The Jackson Laboratory

Why do some people develop disease while others don’t?

That question animates the research Amy Dunn pursues to better understand what — besides genetics — propels someone down the path toward Alzheimer’s disease. A postdoctoral fellow at The Jackson Laboratory in Bar Harbor, Maine, she concentrates on environmental influences — such as the foods people eat — that may prove critical to a person’s vulnerability.

Dunn is studying high-fat, high-sugar diets in a genetically diverse population of mice to understand what makes certain mice suffer cognitive decline while others remain resilient. She first developed an interest in environmental risk factors for neurodegenerative disease during graduate school at Emory University. A neuroscience student within the department of environmental health, she was surrounded by scientists studying exposures and related metabolic effects.

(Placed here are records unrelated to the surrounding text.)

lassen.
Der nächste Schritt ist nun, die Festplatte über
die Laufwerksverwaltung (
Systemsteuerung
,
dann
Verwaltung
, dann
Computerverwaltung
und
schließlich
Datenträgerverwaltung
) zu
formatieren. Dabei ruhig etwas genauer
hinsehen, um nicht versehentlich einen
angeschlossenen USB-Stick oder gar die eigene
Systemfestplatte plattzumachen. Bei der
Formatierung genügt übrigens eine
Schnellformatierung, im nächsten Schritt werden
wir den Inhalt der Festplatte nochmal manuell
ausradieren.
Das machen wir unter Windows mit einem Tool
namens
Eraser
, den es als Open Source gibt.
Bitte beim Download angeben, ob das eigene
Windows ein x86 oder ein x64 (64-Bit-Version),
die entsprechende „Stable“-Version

“What I found so interesting was that even if someone is exposed to a risk factor, they aren’t guaranteed to go on to develop disease,” she said about Parkinson’s. “I wanted to focus on how both environmental and genetic risk factors come together and synergize to increase a person’s individual risk for the disease.”

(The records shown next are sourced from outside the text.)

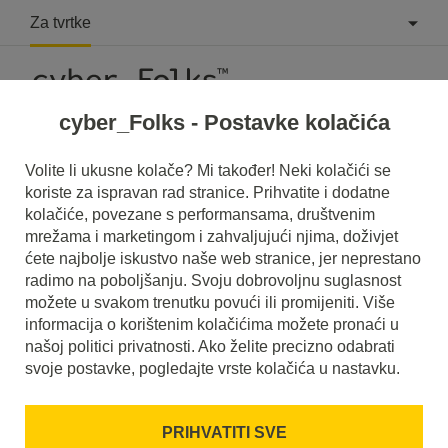
Za tvrtke
cyber_Folks - Postavke kolačića
Volite li ukusne kolače? Mi također! Neki kolačići se
koriste za ispravan rad stranice. Prihvatite i dodatne
kolačiće, povezane s performansama, društvenim
mrežama i marketingom i zahvaljujući njima, doživjet
ćete najbolje iskustvo naše web stranice, jer neprestano
radimo na poboljšanju. Svoju dobrovoljnu suglasnost
možete u svakom trenutku povući ili promijeniti. Više
informacija o korištenim kolačićima možete pronaći u
našoj politici privatnosti. Ako želite precizno odabrati
svoje postavke, pogledajte vrste kolačića u nastavku.
PRIHVATITI SVE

For the past two years, she has been concentrating on Alzheimer’s disease both inside and outside the lab. She said she thrives on outreach at underserved schools, which in rural Maine means going into classrooms and talking about science to students who might not know what it’s like to pursue a career like hers.

“It’s good to get out of the lab and think about the impact of what we’re doing and the people who really do fund the science.”

Dunn also speaks to adults in the community, promoting an understanding of how research works and explaining how therapies for something like Alzheimer’s disease are developed.

“It’s good to get out of the lab and think about the impact of what we’re doing and the people who really do fund the science,” she said. “They should know about it.”